** GIVEN INFORMATION follows **
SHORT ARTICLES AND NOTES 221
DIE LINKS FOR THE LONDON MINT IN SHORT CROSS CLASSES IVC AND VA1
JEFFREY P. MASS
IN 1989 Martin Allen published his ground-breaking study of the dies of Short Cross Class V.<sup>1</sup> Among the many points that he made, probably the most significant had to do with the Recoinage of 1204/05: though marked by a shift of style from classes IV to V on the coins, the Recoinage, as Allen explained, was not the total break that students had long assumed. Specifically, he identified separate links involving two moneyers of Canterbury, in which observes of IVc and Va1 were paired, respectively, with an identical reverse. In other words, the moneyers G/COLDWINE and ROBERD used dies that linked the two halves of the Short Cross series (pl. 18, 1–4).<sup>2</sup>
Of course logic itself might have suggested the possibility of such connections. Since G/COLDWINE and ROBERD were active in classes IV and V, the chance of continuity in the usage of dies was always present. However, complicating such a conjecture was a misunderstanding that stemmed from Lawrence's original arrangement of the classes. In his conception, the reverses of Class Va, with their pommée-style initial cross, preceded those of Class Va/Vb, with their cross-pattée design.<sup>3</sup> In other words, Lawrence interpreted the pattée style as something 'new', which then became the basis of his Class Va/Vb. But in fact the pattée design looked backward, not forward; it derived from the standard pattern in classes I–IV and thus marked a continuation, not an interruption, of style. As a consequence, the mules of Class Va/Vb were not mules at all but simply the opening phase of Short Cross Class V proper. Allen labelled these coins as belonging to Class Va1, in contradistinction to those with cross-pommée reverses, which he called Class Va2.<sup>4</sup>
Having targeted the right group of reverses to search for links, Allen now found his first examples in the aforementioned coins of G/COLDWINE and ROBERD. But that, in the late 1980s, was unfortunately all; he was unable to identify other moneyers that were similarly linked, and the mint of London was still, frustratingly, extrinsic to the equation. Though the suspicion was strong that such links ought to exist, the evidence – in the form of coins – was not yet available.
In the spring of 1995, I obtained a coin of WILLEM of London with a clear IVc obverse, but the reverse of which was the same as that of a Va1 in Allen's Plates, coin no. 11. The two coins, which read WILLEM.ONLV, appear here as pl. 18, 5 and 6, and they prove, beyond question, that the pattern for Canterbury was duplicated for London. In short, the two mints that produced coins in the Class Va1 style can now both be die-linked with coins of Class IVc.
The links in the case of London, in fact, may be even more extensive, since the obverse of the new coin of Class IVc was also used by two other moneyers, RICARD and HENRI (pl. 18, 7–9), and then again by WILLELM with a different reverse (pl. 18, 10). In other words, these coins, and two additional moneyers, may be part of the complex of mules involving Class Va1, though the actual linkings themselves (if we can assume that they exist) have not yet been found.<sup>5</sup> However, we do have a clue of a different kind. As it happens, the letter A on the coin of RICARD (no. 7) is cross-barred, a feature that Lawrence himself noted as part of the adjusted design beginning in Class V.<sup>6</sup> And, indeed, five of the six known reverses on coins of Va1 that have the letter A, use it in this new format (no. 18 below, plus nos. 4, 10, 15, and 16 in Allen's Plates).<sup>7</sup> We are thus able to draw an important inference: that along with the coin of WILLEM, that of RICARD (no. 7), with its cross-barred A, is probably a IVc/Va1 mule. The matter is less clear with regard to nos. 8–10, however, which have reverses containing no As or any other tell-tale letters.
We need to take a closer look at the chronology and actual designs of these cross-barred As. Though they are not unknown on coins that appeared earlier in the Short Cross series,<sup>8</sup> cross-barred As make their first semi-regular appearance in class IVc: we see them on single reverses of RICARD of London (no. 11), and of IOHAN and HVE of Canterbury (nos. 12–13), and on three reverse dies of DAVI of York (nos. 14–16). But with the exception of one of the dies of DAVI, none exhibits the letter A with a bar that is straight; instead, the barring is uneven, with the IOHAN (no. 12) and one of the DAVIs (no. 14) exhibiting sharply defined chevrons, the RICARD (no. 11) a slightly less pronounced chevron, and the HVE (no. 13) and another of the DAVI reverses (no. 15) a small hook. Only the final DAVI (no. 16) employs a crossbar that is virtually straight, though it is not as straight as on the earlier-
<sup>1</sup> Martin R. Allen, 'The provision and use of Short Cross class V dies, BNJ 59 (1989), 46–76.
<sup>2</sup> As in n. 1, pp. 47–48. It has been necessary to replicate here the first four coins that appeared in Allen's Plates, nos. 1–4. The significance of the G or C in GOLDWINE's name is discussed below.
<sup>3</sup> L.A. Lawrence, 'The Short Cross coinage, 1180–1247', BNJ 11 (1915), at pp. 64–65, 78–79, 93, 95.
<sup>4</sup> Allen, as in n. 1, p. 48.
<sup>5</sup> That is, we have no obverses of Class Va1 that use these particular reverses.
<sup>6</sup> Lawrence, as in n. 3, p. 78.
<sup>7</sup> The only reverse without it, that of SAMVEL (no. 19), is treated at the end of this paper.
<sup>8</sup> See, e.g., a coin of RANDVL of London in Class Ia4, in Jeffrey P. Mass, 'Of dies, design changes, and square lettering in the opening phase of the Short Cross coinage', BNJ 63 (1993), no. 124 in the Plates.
** End of GIVEN INFORMATION **
** GIVEN INFORMATION follows **
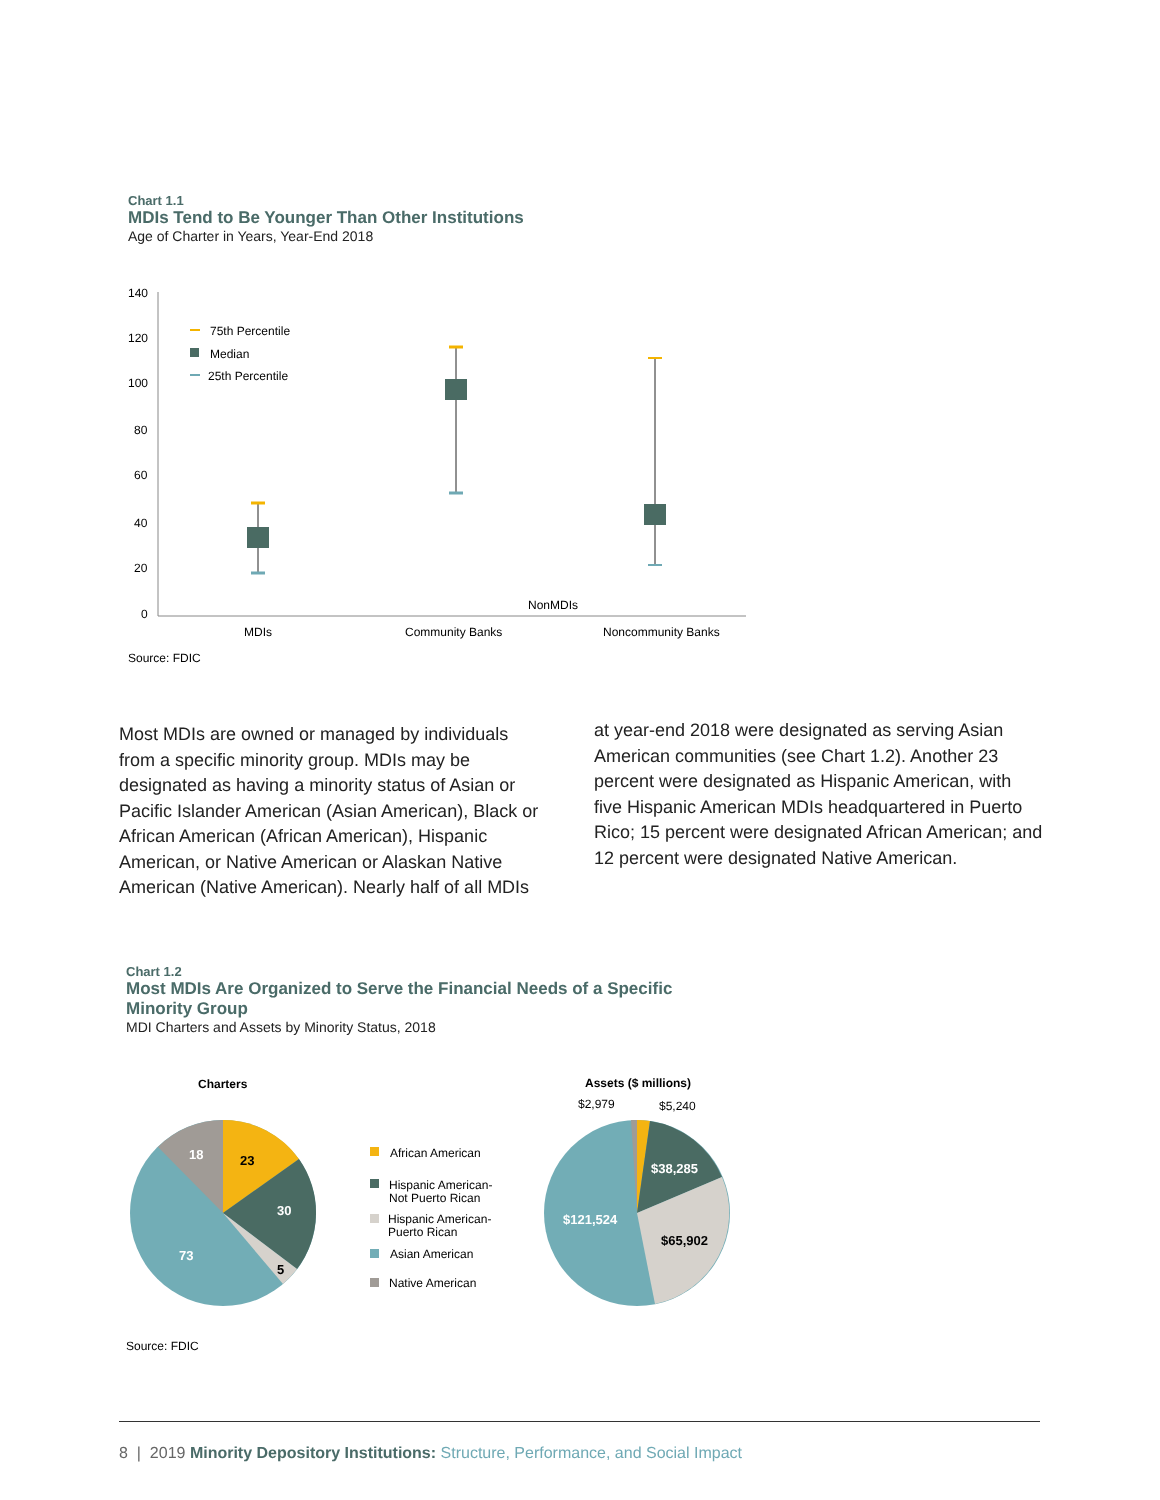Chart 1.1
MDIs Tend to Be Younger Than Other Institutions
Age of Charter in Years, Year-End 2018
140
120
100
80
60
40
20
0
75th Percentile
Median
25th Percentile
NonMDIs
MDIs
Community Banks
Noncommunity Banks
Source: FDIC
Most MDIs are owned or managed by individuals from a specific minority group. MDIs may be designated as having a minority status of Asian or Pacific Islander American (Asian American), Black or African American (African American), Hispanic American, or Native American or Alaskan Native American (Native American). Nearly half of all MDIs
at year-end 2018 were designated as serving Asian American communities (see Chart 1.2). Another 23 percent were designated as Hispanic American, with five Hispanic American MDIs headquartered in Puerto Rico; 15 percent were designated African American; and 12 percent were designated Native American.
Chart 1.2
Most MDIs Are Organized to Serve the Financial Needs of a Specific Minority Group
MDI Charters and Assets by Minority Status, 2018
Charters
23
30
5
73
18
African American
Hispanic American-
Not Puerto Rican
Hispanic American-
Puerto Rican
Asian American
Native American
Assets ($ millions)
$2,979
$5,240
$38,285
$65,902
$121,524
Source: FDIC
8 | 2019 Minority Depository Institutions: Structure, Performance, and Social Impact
** End of GIVEN INFORMATION **
** GIVEN INFORMATION follows **
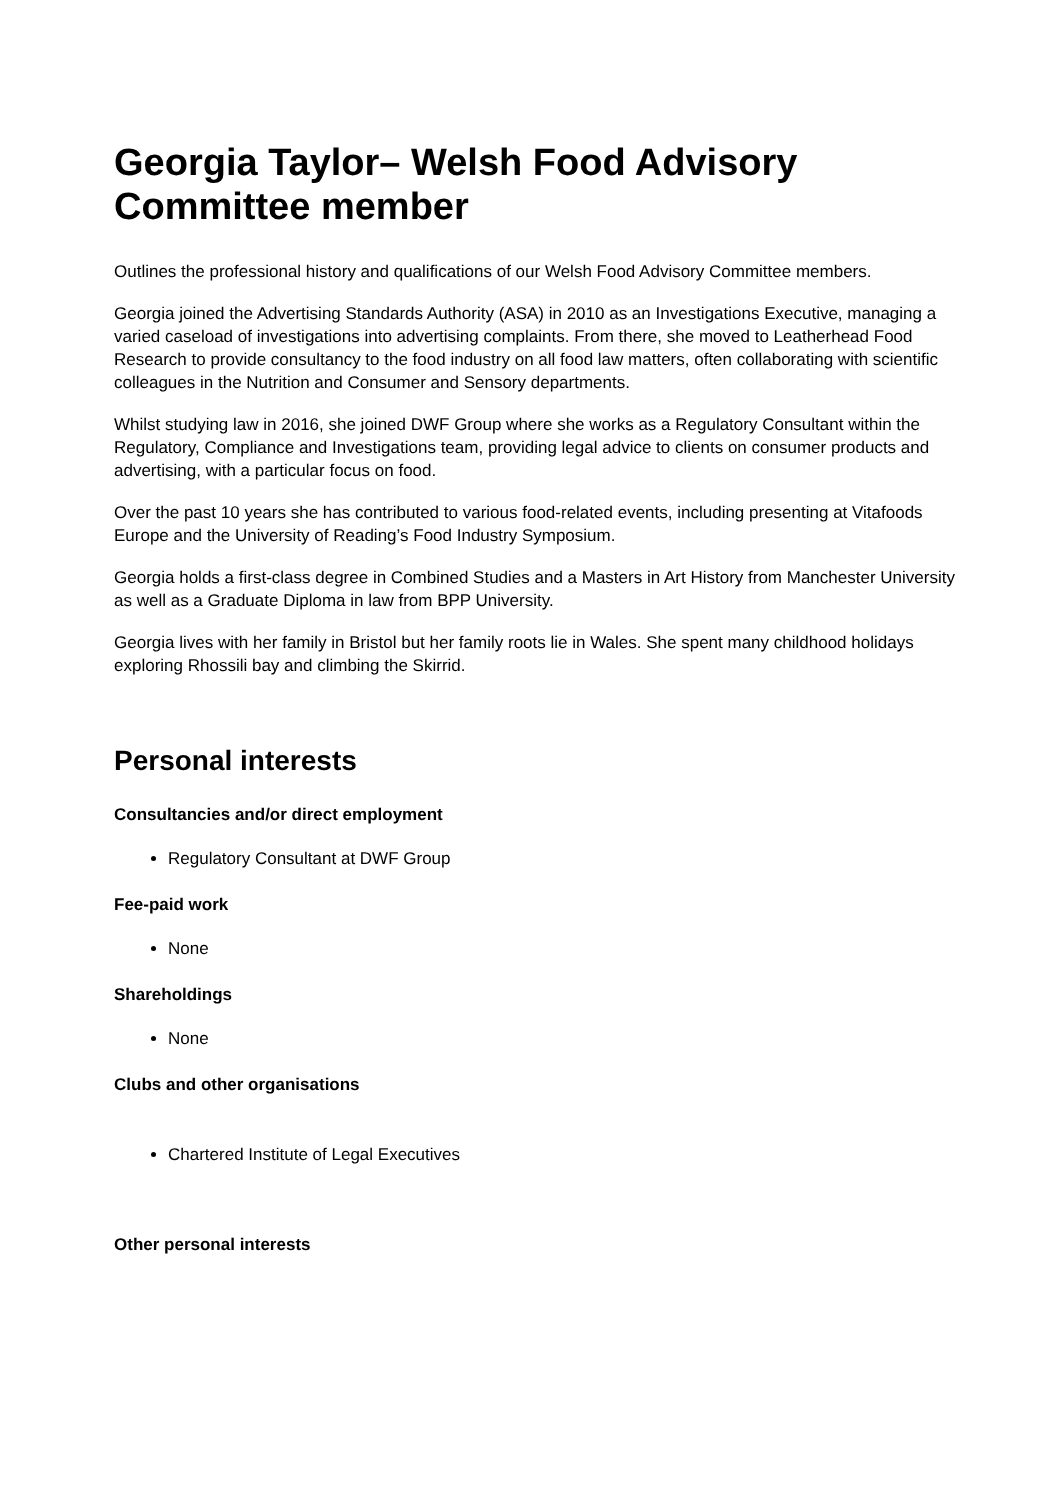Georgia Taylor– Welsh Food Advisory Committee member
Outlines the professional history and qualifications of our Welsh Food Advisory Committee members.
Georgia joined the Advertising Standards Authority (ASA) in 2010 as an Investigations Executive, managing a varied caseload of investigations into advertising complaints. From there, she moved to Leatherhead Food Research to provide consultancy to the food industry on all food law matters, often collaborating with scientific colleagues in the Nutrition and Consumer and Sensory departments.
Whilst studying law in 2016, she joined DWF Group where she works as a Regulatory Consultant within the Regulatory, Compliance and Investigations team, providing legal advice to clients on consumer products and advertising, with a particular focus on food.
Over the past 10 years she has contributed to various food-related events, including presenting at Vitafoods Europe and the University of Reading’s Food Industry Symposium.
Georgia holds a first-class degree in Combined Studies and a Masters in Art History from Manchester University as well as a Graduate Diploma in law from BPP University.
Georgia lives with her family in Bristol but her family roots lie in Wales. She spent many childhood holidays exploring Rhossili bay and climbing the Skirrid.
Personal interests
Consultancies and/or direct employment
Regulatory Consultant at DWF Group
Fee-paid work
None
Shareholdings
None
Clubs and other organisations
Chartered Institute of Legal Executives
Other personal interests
** End of GIVEN INFORMATION **
**WHAT TO PRODUCE:**
All lines carrying the word "Charters" must be copied from the data above.

**ANSWER BOX:**
MDI Charters and Assets by Minority Status, 2018
Charters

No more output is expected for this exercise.